• TASK DETAILS
Write out the lines that follow word for word, with nothing changed or left out.

[Items from a data source]
-=-=-

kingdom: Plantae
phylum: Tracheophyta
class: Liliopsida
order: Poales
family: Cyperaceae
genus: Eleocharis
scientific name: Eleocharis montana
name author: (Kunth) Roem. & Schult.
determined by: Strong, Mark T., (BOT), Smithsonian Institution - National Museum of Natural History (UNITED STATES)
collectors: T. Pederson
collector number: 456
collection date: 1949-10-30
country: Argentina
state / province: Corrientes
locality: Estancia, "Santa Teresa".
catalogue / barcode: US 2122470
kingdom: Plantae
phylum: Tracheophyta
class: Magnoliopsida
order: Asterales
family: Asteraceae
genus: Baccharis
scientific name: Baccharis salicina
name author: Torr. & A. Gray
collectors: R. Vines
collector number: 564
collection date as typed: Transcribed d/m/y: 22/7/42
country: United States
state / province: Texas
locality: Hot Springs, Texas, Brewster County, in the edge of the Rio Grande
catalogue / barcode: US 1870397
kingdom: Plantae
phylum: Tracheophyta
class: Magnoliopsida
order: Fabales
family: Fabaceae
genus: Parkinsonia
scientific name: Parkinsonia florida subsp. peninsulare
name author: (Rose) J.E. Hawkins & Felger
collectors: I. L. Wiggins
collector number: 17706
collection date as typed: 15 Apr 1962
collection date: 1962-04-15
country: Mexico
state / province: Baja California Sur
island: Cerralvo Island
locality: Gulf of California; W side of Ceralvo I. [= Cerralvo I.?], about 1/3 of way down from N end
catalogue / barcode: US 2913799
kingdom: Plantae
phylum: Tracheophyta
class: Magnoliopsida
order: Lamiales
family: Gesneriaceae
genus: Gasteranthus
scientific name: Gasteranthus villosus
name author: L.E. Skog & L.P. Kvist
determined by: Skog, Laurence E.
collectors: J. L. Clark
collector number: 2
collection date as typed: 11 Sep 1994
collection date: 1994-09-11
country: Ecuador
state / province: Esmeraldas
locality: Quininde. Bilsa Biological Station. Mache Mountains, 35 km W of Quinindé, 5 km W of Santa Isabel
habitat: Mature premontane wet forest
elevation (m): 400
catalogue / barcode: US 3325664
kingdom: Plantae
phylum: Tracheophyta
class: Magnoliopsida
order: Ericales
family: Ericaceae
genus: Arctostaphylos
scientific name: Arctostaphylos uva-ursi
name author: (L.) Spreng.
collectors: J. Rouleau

-=-=-

• SOLUTION
kingdom: Plantae
phylum: Tracheophyta
class: Liliopsida
order: Poales
family: Cyperaceae
genus: Eleocharis
scientific name: Eleocharis montana
name author: (Kunth) Roem. & Schult.
determined by: Strong, Mark T., (BOT), Smithsonian Institution - National Museum of Natural History (UNITED STATES)
collectors: T. Pederson
collector number: 456
collection date: 1949-10-30
country: Argentina
state / province: Corrientes
locality: Estancia, "Santa Teresa".
catalogue / barcode: US 2122470
kingdom: Plantae
phylum: Tracheophyta
class: Magnoliopsida
order: Asterales
family: Asteraceae
genus: Baccharis
scientific name: Baccharis salicina
name author: Torr. & A. Gray
collectors: R. Vines
collector number: 564
collection date as typed: Transcribed d/m/y: 22/7/42
country: United States
state / province: Texas
locality: Hot Springs, Texas, Brewster County, in the edge of the Rio Grande
catalogue / barcode: US 1870397
kingdom: Plantae
phylum: Tracheophyta
class: Magnoliopsida
order: Fabales
family: Fabaceae
genus: Parkinsonia
scientific name: Parkinsonia florida subsp. peninsulare
name author: (Rose) J.E. Hawkins & Felger
collectors: I. L. Wiggins
collector number: 17706
collection date as typed: 15 Apr 1962
collection date: 1962-04-15
country: Mexico
state / province: Baja California Sur
island: Cerralvo Island
locality: Gulf of California; W side of Ceralvo I. [= Cerralvo I.?], about 1/3 of way down from N end
catalogue / barcode: US 2913799
kingdom: Plantae
phylum: Tracheophyta
class: Magnoliopsida
order: Lamiales
family: Gesneriaceae
genus: Gasteranthus
scientific name: Gasteranthus villosus
name author: L.E. Skog & L.P. Kvist
determined by: Skog, Laurence E.
collectors: J. L. Clark
collector number: 2
collection date as typed: 11 Sep 1994
collection date: 1994-09-11
country: Ecuador
state / province: Esmeraldas
locality: Quininde. Bilsa Biological Station. Mache Mountains, 35 km W of Quinindé, 5 km W of Santa Isabel
habitat: Mature premontane wet forest
elevation (m): 400
catalogue / barcode: US 3325664
kingdom: Plantae
phylum: Tracheophyta
class: Magnoliopsida
order: Ericales
family: Ericaceae
genus: Arctostaphylos
scientific name: Arctostaphylos uva-ursi
name author: (L.) Spreng.
collectors: J. Rouleau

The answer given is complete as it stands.